**Textauszug**
□ □ □

Spätwerk (Arte Cifra)
Ölgemälde
Erstaunlich mag es erscheinen, dass
sich Erna Dinklage im hohen Alter von 75 Jahren noch einmal auf ihre
genuinen Fähigkeiten besinnt
und nach 30 Jahren Suche den für sie richtigen Weg findet.
Sie schafft in absoluter Abgeschiedenheit auf dem Lande und fern
der zeitgenössischen, vorwiegend sich abstrakt gebärdenden offiziellen
bildenden Kunst ein eindrucksvolles, unverwechselbares Spätwerk,
das weder formal, noch inhaltlich, noch in irgendeiner anderen Weise
Berührungspunkte mit den alten Zielen der Neuen Sachlichkeit
der 20er Jahre aufweist.
In diesen neuen Gemälden verschränken sich das Evidente mit
dem Verschlüsselten, und in der formalen Durcharbeitung und ihrer
koloristischen Differenzierung entstehen eindrucksvolle Werke eines großen
schöpferischen Reichtums.
Auffällig ist die Kopflosigkeit der Gestalten.
Der Kopf wurde für Erna Dinklage
ein Symbol des „kleinen Geistes“, wie sie es nannte, eines
einseitig orientierten, ausschließlich des Zweckes und der Effizienz
dienenden Verstandes, der den Menschen zerstört.

□ □ □

**Datenliste**
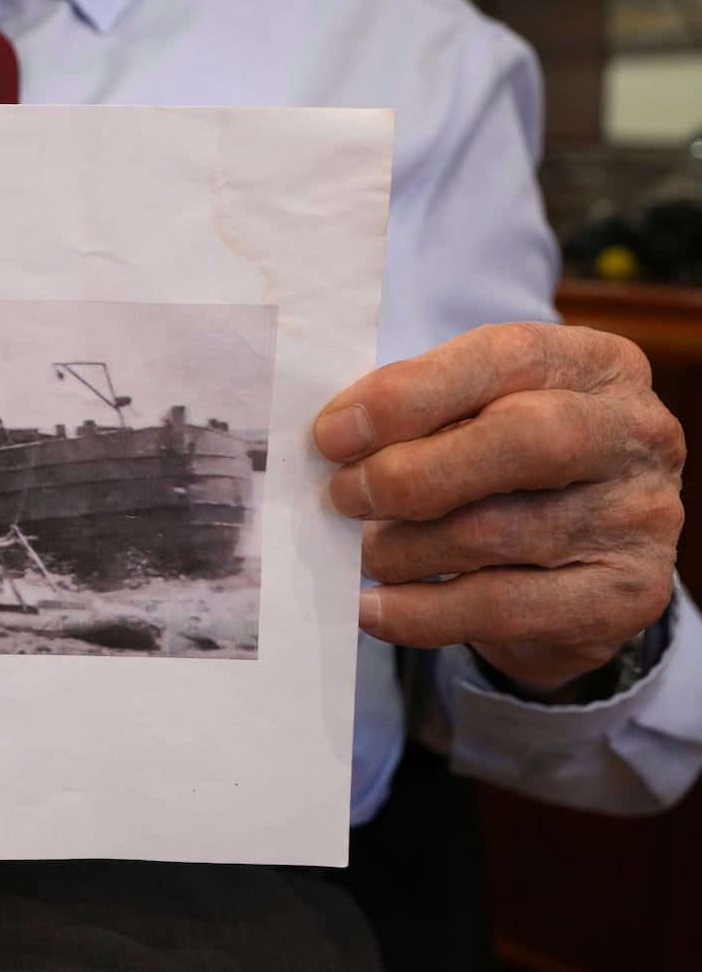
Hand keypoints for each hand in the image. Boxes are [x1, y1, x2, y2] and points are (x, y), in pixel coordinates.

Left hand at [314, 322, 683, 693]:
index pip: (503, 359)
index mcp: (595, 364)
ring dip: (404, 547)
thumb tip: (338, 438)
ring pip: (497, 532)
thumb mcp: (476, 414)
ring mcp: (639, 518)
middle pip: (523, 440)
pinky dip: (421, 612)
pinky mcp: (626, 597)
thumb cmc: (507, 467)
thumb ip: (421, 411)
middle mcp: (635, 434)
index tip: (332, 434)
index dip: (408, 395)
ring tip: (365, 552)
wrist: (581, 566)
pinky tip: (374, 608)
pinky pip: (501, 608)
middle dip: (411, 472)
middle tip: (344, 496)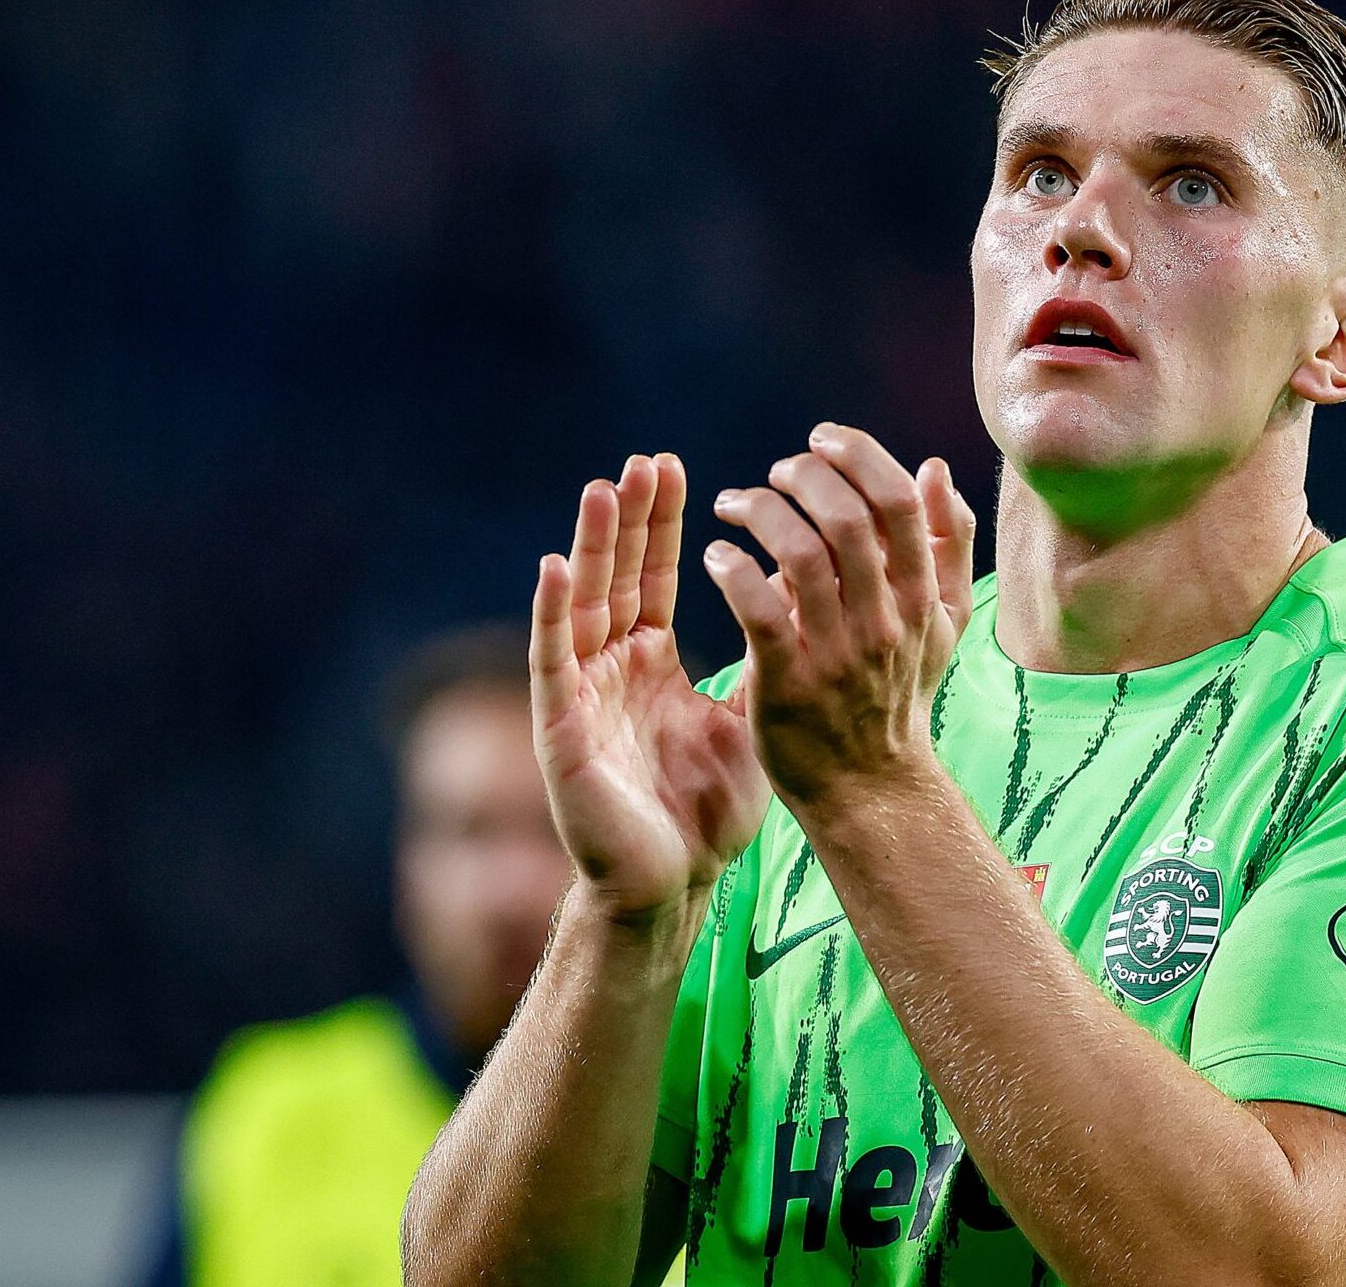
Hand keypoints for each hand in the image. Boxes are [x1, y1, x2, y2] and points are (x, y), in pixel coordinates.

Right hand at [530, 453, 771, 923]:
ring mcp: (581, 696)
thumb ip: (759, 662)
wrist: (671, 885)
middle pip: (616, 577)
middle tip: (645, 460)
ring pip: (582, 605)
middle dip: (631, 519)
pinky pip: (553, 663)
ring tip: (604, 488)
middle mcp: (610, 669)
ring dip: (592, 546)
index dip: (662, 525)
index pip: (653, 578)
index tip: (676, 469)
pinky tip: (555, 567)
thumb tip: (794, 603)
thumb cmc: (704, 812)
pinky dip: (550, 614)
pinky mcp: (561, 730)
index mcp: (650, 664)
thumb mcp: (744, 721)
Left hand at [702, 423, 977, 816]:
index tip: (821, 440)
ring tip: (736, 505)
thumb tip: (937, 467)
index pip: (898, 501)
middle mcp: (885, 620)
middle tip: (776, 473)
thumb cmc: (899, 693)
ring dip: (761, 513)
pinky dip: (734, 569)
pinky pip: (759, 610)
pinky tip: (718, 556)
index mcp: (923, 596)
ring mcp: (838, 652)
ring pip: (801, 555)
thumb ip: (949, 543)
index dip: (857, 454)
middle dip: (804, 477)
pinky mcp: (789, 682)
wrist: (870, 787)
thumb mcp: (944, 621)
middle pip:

□ □ □

**Aufgabe**
Wofür wurde der Kopf laut dem Textauszug über das Spätwerk für Erna Dinklage zum Symbol?

**Lösung**
Für den „kleinen Geist“, einen einseitig orientierten, ausschließlich dem Zweck und der Effizienz dienenden Verstand, der den Menschen zerstört.